--- START ---
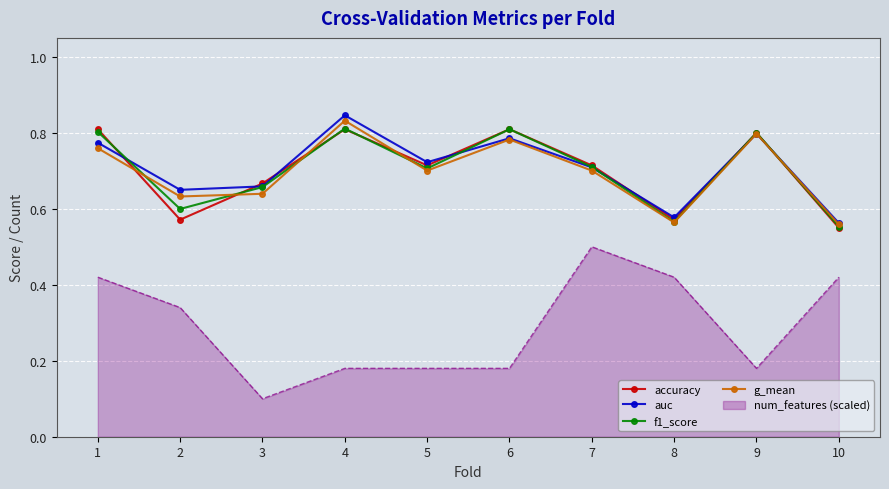

At which label is accuracy closest to 0?

10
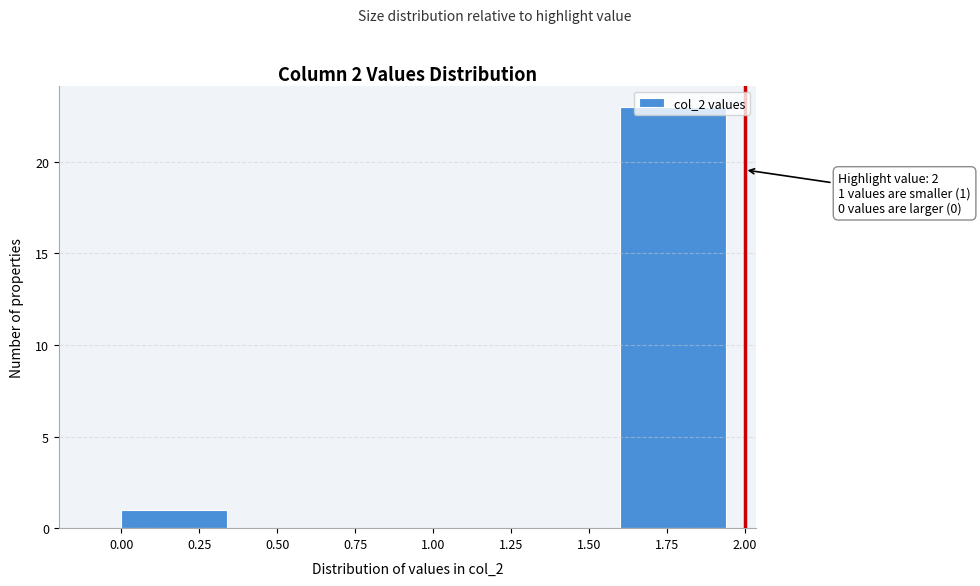

Over which range of the x-axis is the bar tallest?

1.6 to 2.0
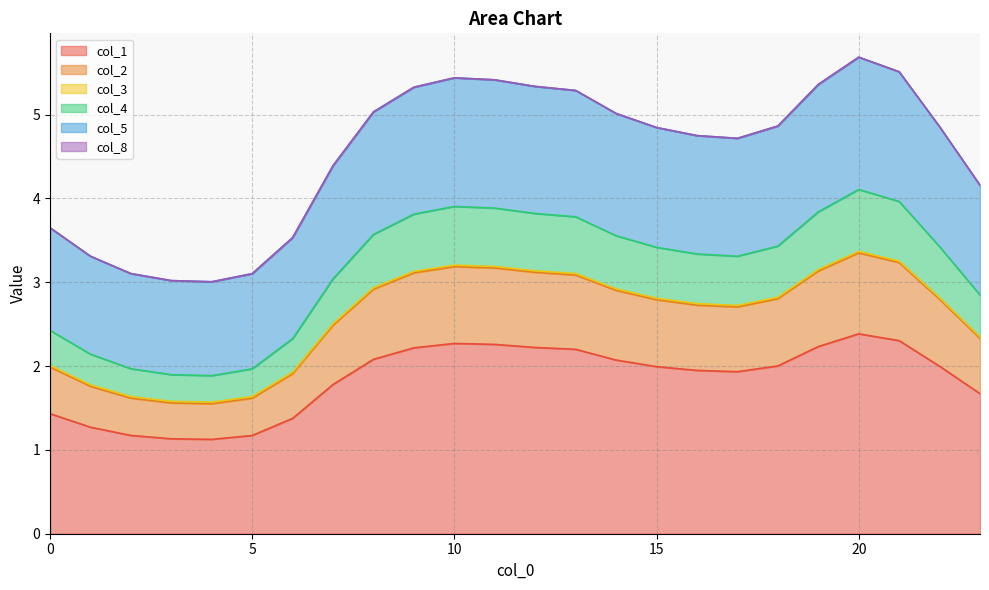

What is the highest value of the col_1 series?

2.4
--- END ---
### Exercise goal
Reproduce word for word the rows from the line containing "Over which range" through the last line of the rows, both included, leaving out any pictures.

### Reply to the task
Over which range of the x-axis is the bar tallest?

1.6 to 2.0

What is the highest value of the col_1 series?

2.4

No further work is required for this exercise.